Nexus supports eight public endpoints:

  • GET /v1/models
  • GET /v1/balance
  • POST /v1/chat/completions
  • POST /v1/completions
  • POST /v1/messages
  • POST /v1/messages/count_tokens
  • POST /v1/responses
  • POST /v1/responses/compact

GET /v1/models

Returns the models available to your key.

Use this endpoint before configuring a client or when switching models.

GET /v1/balance

Returns the current balance for the API key used in the request.

POST /v1/messages

Primary endpoint for Claude Code and Claude-compatible clients.

Supports streaming.

Claude models are available through this endpoint when they appear for your key in GET /v1/models.

POST /v1/messages/count_tokens

Endpoint for pre-counting tokens in Claude-compatible clients.

POST /v1/chat/completions

Endpoint for OpenAI-compatible clients that use the chat.completions format.

Use the regular JSON response mode for this endpoint.

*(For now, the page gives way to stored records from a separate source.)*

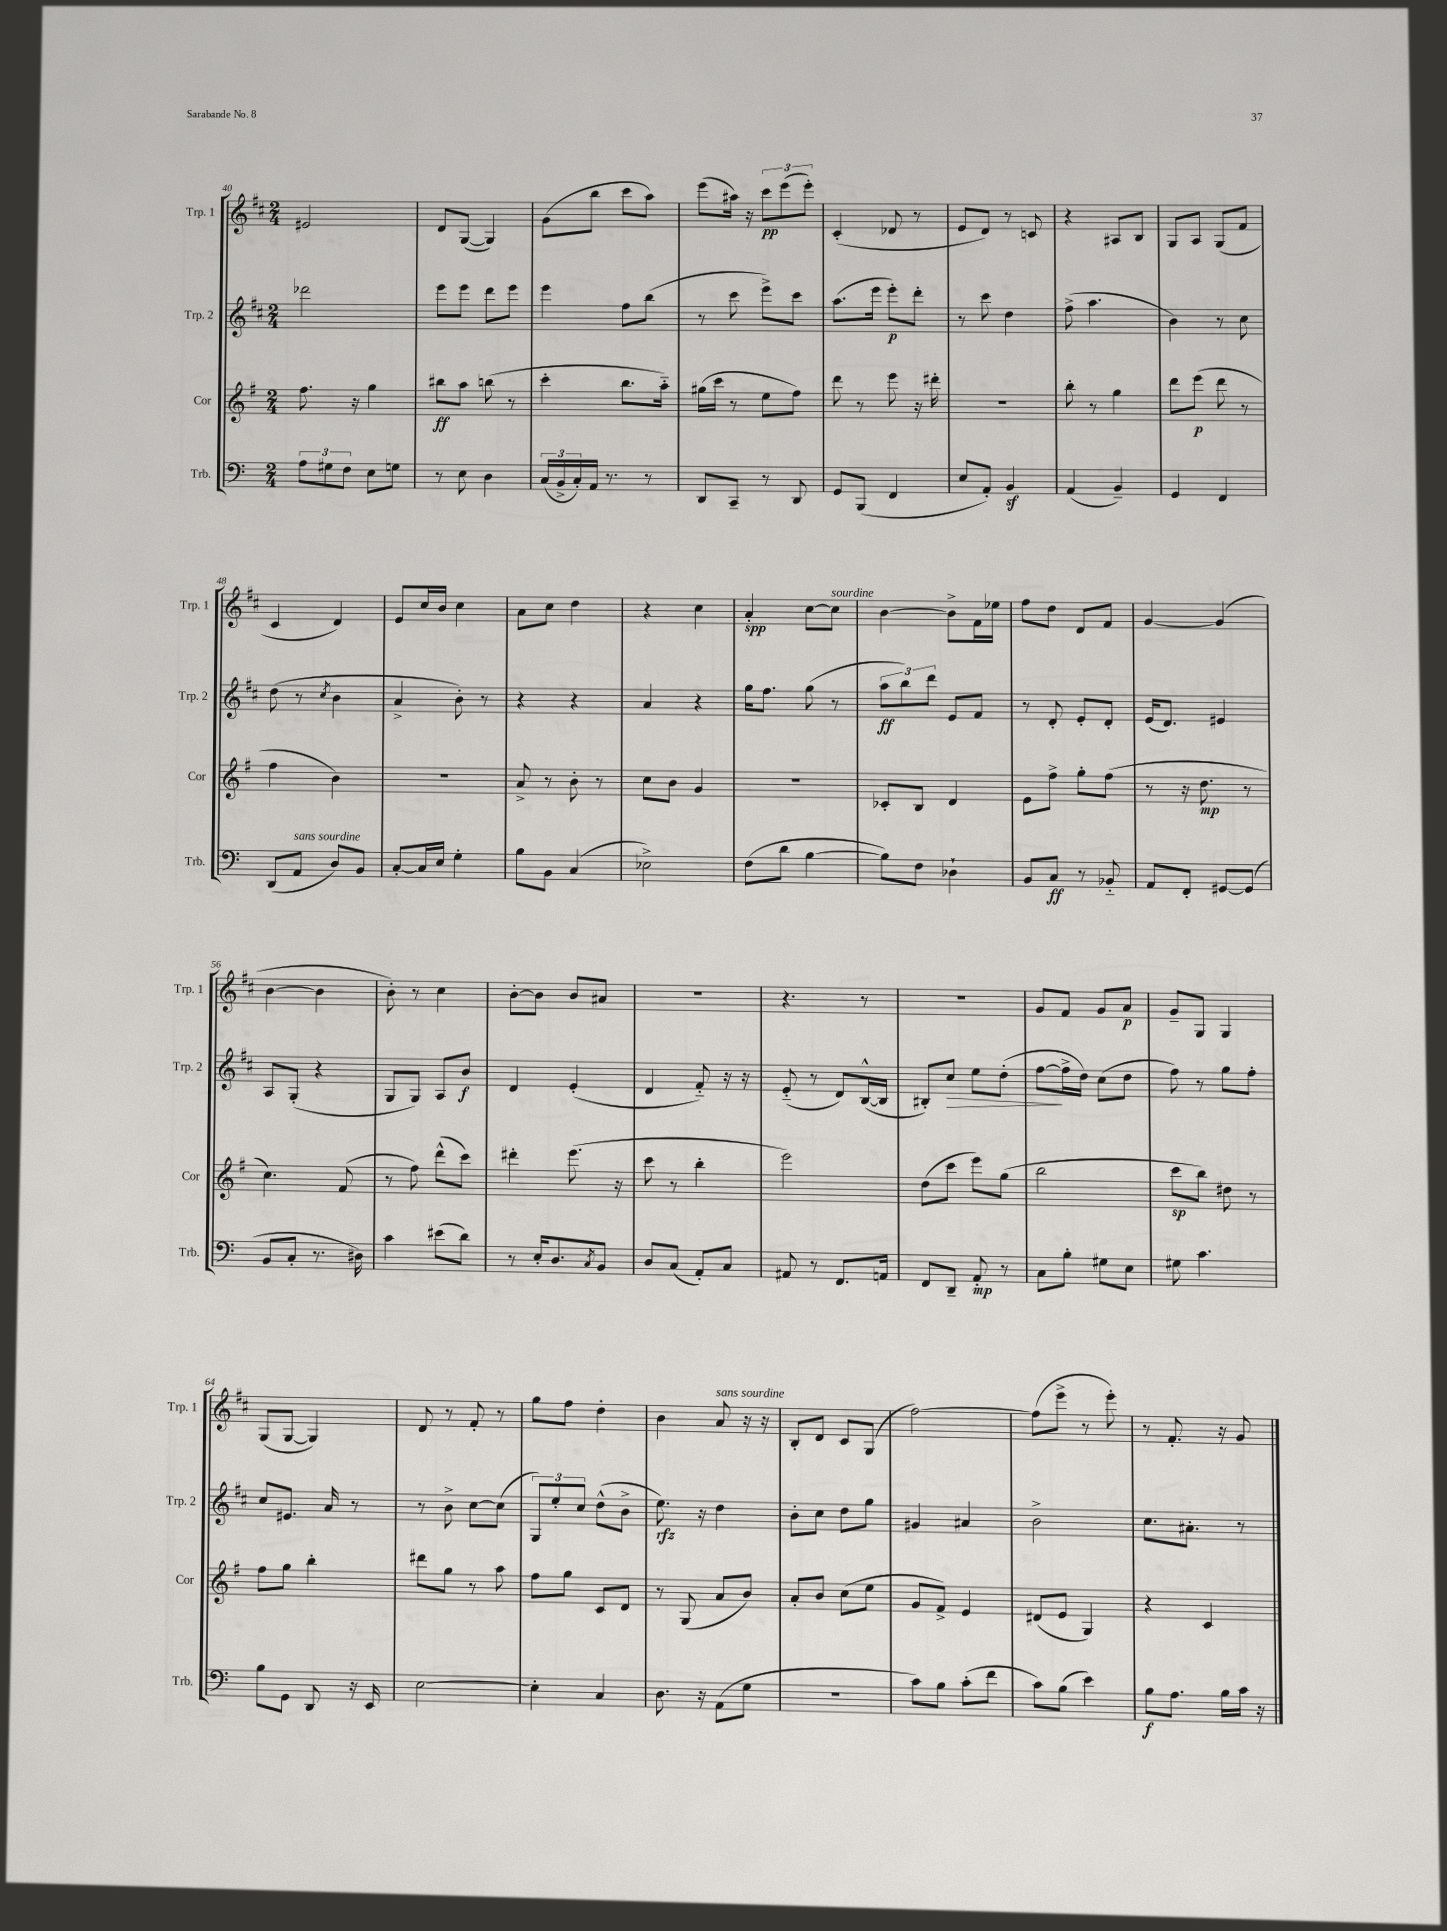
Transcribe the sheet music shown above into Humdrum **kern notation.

**kern	**kern	**kern	**kern
*staff4	*staff3	*staff2	*staff1
*clefF4	*clefG2	*clefG2	*clefG2
*k[]	*k[f#]	*k[f#c#]	*k[f#c#]
*M2/4	*M2/4	*M2/4	*M2/4
12A	8.ff#	2ddd-	2e#
12G#	.	.	.
12F	.	.	.
.	16r	.	.
8E	4gg	.	.
8G	.	.	.
=	=	=	=
8r	8bb#	8eee	8d
8E	8aa	8eee	([8G
4D	(8bb	8ddd	4G])
.	8r	8eee	.
=	=	=	=
(24C	4ccc'	4eee	(8g
24BB^	.	.	.
24C')	.	.	.
16AA	.	.	8bb
8.r	.	.	.
.	8.bb	8ff#	8ccc#
8r	.	(8bb	8aa)
.	16aa'~)	.	.
=	=	=	=
8DD	(16gg#	8r	(8eee
.	16ccc	.	.
8CC~	8r	8ccc#	16aa#)
.	.	.	16r
8r	8ee	8eee^)	12ccc#
.	.	.	(12eee
8DD	8ff#)	8ccc#	.
.	.	.	12eee')
=	=	=	=
8GG	8ddd	(8.aa	(4c#'
(8BBB	8r	.	.
.	.	16eee	.
4FF	8eee	8eee')	8d-
.	16r	8ddd'	8r
.	16ddd#'	.	.
=	=	=	=
8E	2r	8r	8e
8AA')	.	8ccc#	8d)
4BB	.	4dd	8r
.	.	.	8c
=	=	=	=
(4AA	8bb'	(8ff#^	4r
.	8r	4.aa	.
4BB~)	4gg	.	8A#
.	.	.	8B
=	=	=	=
4GG	8ddd	4b)	8G
.	(8eee	.	8A
4FF	8ddd	8r	(8G
.	8r	8cc#	8f#
=	=	=	=
(8DD	4ff#	(8dd	4c#
8AA	.	8r	.
.	.	8qcc#	.
8D)	4b)	4b	4d)
8BB	.	.	.
=	=	=	=
[8C'	2r	4a^	8e
16C]	.	.	16cc#
16E	.	.	16b
4G'	.	8b')	4cc#
.	.	8r	.
=	=	=	=
8B	8a^	4r	8a
8BB	8r	.	8cc#
(4C	8b'	4r	4dd
.	8r	.	.
=	=	=	=
2E-^)	8cc	4a	4r
.	8b	.	.
.	4g	4r	4cc#
=	=	=	=
(8F	2r	16gg	4a'
.	.	8.ff#	.
8d	.	.	.
[4B	.	(8gg	[8cc#
.	.	8r	8cc#]
=	=	=	=
8B])	8c-'	12aa	[4b
.	.	12bb)	.
8F	8B	.	.
.	.	12ddd	.
4D-`	4d	8e	8b^]
.	.	8f#	16f#
.	.	.	16ee-
=	=	=	=
8BB	8e	8r	8ff#
8C	8ff#^	8d'	8dd
8r	8gg'	8e'	8d
8BB-'~	(8ff#	8d'	8f#
=	=	=	=
8AA	8r	(16e	[4g
.	.	8.d)	.
8FF'	16r	.	.
.	8.dd	.	.
[8GG#	.	4e#	(4g]
(8GG#]	8r	.	.
=	=	=	=
8BB	4.cc)	8A	[4b
8C'	.	(8G'	.
8.r	.	4r	4b]
.	(8f#	.	.
16D#)	.	.	.
=	=	=	=
4c	8r	8G	8b')
.	8ff#)	8G)	8r
(8e#	(8ddd^^	8A	4cc#
8d)	8ccc)	8b	.
=	=	=	=
8r	4ddd#'	4d	[8b'
16E'	.	.	8b]
8.D	.	.	.
.	(8.eee	(4e'	8b
8qC	.	.	.
8BB	.	.	8a#
.	16r	.	.
=	=	=	=
8D	8ccc	4d	2r
(8C	8r	.	.
8AA')	4bb'	8f#'~)	.
8C	.	16r	.
.	.	16r	.
=	=	=	=
8AA#	2eee)	(8e'~	4.r
8r	.	8r	.
8.FF	.	8d)	.
.	.	([16B^^	8r
16AA	.	16B]	.
=	=	=	=
8FF	(8dd	8B#')	2r
8DD~	8ccc	8cc#	.
8AA'	8eee)	8ee	.
8r	(8gg	(8dd'	.
=	=	=	=
8C	2bb	[8ff#	8g
8B'	.	16ff#^]	8f#
.	.	16dd)	.
8G#	.	(8cc#	8g
8E	.	8dd	8a
=	=	=	=
8G#	8ccc	8ff#)	8g~
4.c	8bb)	8r	8G
.	8dd#	8gg	4G
.	8r	8ff#'	.
=	=	=	=
8B	8ff#	8cc#	(8G
8GG	8gg	8.e#	[8G
8DD	4bb'	.	4G])
.	.	16a	.
16r	.	8r	.
16EE	.	.	.
=	=	=	=
[2E	8ddd#	8r	8d
.	8gg	8b^	8r
.	8r	[8cc#	8f#'
.	8aa	(8cc#]	8r
=	=	=	=
4E']	8ff#	12G)	8gg
.	.	12ee'	.
.	8gg	.	8ff#
.	.	12cc#	.
4C	8c	(8dd^^	4dd'
.	8d	8b^	.
=	=	=	=
8.D	8r	8.ee)	4b
.	(8G	.	.
16r	.	16r	.
(8AA	8a	4dd	8a
8G	8b)	.	16r
.	.	.	16r
=	=	=	=
2r	8a'	8b'	8B'
.	8b	8cc#	8d
.	(8cc	8dd	8c#
.	8ee	8gg	(8G
=	=	=	=
8c)	8g	4g#	[2ff#)
8B	8f#^)	.	.
(8c'	4e	4a#	.
8f	.	.	.
=	=	=	=
8c)	(8d#	2b^	(8ff#]
(8B	8e	.	8eee^
4e)	4G)	.	8r
.	.	.	8eee')
=	=	=	=
8B	4r	8.cc#	8r
8.A	.	.	8.f#'
.	.	8.a#'	.
.	4c	.	.
16B	.	.	16r
16c	.	8r	8g
16r	.	.	.
==	==	==	==
*-	*-	*-	*-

Claude models with openai support can also use this endpoint.

POST /v1/completions

Endpoint for OpenAI-compatible clients that use the completions format.

Use the regular JSON response mode for this endpoint.

POST /v1/responses

Primary endpoint for Codex and response-compatible clients.

Supports streaming.

POST /v1/responses/compact

Endpoint for compact response workflows.

Supports streaming.

Output Token Limit

It is better to pass the response limit explicitly:

  • max_tokens for messages;
  • max_completion_tokens or max_tokens for chat.completions;
  • max_tokens for completions;
  • max_output_tokens for responses and responses/compact.

If the limit is not provided, Nexus applies a safe default automatically.